%%
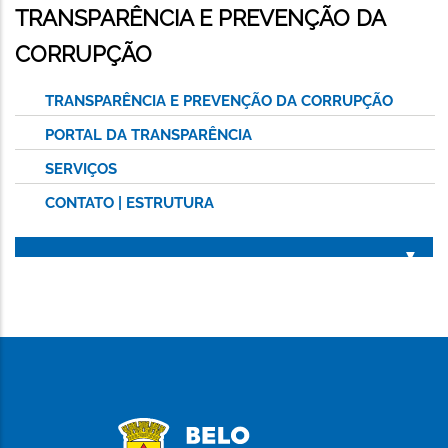
TRANSPARÊNCIA E PREVENÇÃO DA
CORRUPÇÃO
TRANSPARÊNCIA E PREVENÇÃO DA CORRUPÇÃO
PORTAL DA TRANSPARÊNCIA
SERVIÇOS
CONTATO | ESTRUTURA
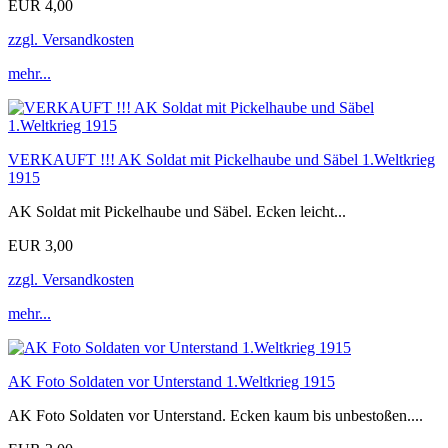
EUR 4,00
zzgl. Versandkosten
mehr...
VERKAUFT !!! AK Soldat mit Pickelhaube und Säbel 1.Weltkrieg
1915
AK Soldat mit Pickelhaube und Säbel. Ecken leicht...
EUR 3,00
zzgl. Versandkosten
mehr...
AK Foto Soldaten vor Unterstand 1.Weltkrieg 1915
AK Foto Soldaten vor Unterstand. Ecken kaum bis unbestoßen....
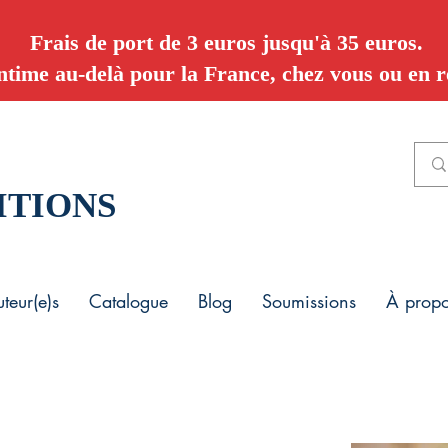
Frais de port de 3 euros jusqu'à 35 euros.
ntime au-delà pour la France, chez vous ou en re
ITIONS
teur(e)s
Catalogue
Blog
Soumissions
À prop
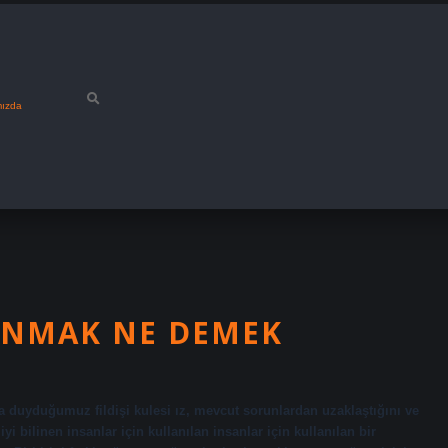
mızda
LANMAK NE DEMEK
 duyduğumuz fildişi kulesi ız, mevcut sorunlardan uzaklaştığını ve
 bilinen insanlar için kullanılan insanlar için kullanılan bir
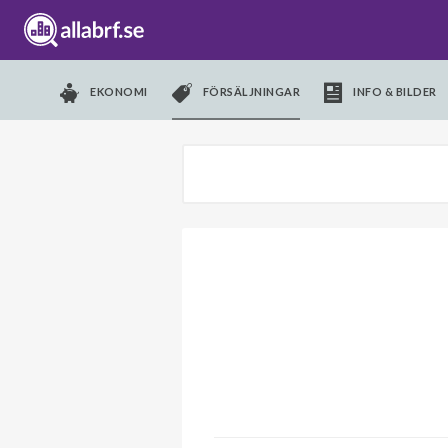
EKONOMI
FÖRSÄLJNINGAR
INFO & BILDER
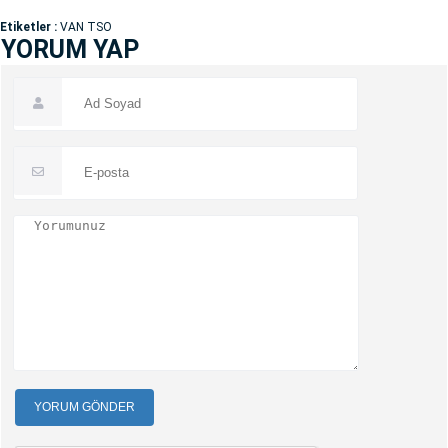
Etiketler :
VAN TSO
YORUM YAP
YORUM GÖNDER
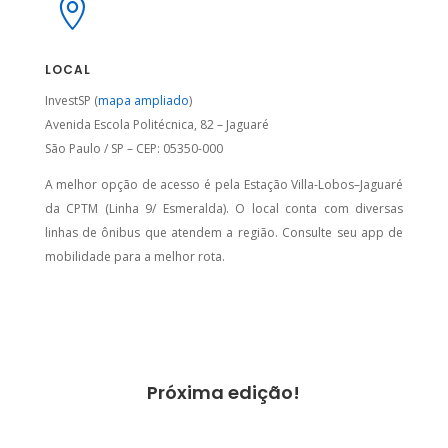

LOCAL
InvestSP (
mapa ampliado
)
Avenida Escola Politécnica, 82 – Jaguaré
São Paulo / SP – CEP: 05350-000
A melhor opção de acesso é pela Estação Villa-Lobos–Jaguaré
da CPTM (Linha 9/ Esmeralda). O local conta com diversas
linhas de ônibus que atendem a região. Consulte seu app de
mobilidade para a melhor rota.
Próxima edição!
%%
Directive: What is needed is every line of the data above, set down exactly but with the images left out.

Answer for this exercise:
TRANSPARÊNCIA E PREVENÇÃO DA
CORRUPÇÃO
TRANSPARÊNCIA E PREVENÇÃO DA CORRUPÇÃO
PORTAL DA TRANSPARÊNCIA
SERVIÇOS
CONTATO | ESTRUTURA
EUR 4,00
zzgl. Versandkosten
mehr...
VERKAUFT !!! AK Soldat mit Pickelhaube und Säbel 1.Weltkrieg
1915
AK Soldat mit Pickelhaube und Säbel. Ecken leicht...
EUR 3,00
zzgl. Versandkosten
mehr...
AK Foto Soldaten vor Unterstand 1.Weltkrieg 1915
AK Foto Soldaten vor Unterstand. Ecken kaum bis unbestoßen....
Frais de port de 3 euros jusqu'à 35 euros.
ntime au-delà pour la France, chez vous ou en re
ITIONS
teur(e)s
Catalogue
Blog
Soumissions
À prop
mızda
LANMAK NE DEMEK
 duyduğumuz fildişi kulesi ız, mevcut sorunlardan uzaklaştığını ve
 bilinen insanlar için kullanılan insanlar için kullanılan bir
EKONOMI
FÖRSÄLJNINGAR
INFO & BILDER
Etiketler :
VAN TSO
YORUM YAP
YORUM GÖNDER

LOCAL
InvestSP (
mapa ampliado
)
Avenida Escola Politécnica, 82 – Jaguaré
São Paulo / SP – CEP: 05350-000
A melhor opção de acesso é pela Estação Villa-Lobos–Jaguaré
da CPTM (Linha 9/ Esmeralda). O local conta com diversas
linhas de ônibus que atendem a região. Consulte seu app de
mobilidade para a melhor rota.
Próxima edição!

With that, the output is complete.